Aim of the exercise
In each row, switch every occurrence of "mardröm" to "fantasi" and reproduce the text lines with nothing else changed. Omit the pictures from your output.

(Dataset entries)

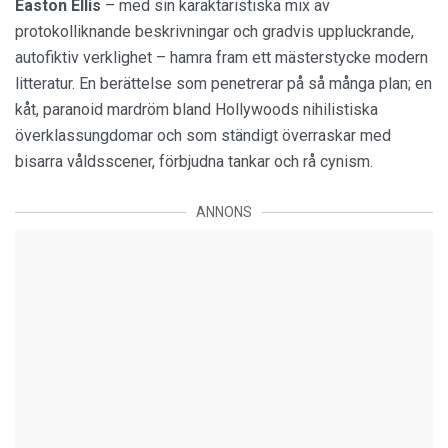
Easton Ellis
– med sin karaktäristiska mix av
protokolliknande beskrivningar och gradvis uppluckrande,
autofiktiv verklighet – hamra fram ett mästerstycke modern
litteratur. En berättelse som penetrerar på så många plan; en
kåt, paranoid mardröm bland Hollywoods nihilistiska
överklassungdomar och som ständigt överraskar med
bisarra våldsscener, förbjudna tankar och rå cynism.
ANNONS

Task answer
Easton Ellis
– med sin karaktäristiska mix av
protokolliknande beskrivningar och gradvis uppluckrande,
autofiktiv verklighet – hamra fram ett mästerstycke modern
litteratur. En berättelse som penetrerar på så många plan; en
kåt, paranoid fantasi bland Hollywoods nihilistiska
överklassungdomar och som ständigt överraskar med
bisarra våldsscener, förbjudna tankar och rå cynism.
ANNONS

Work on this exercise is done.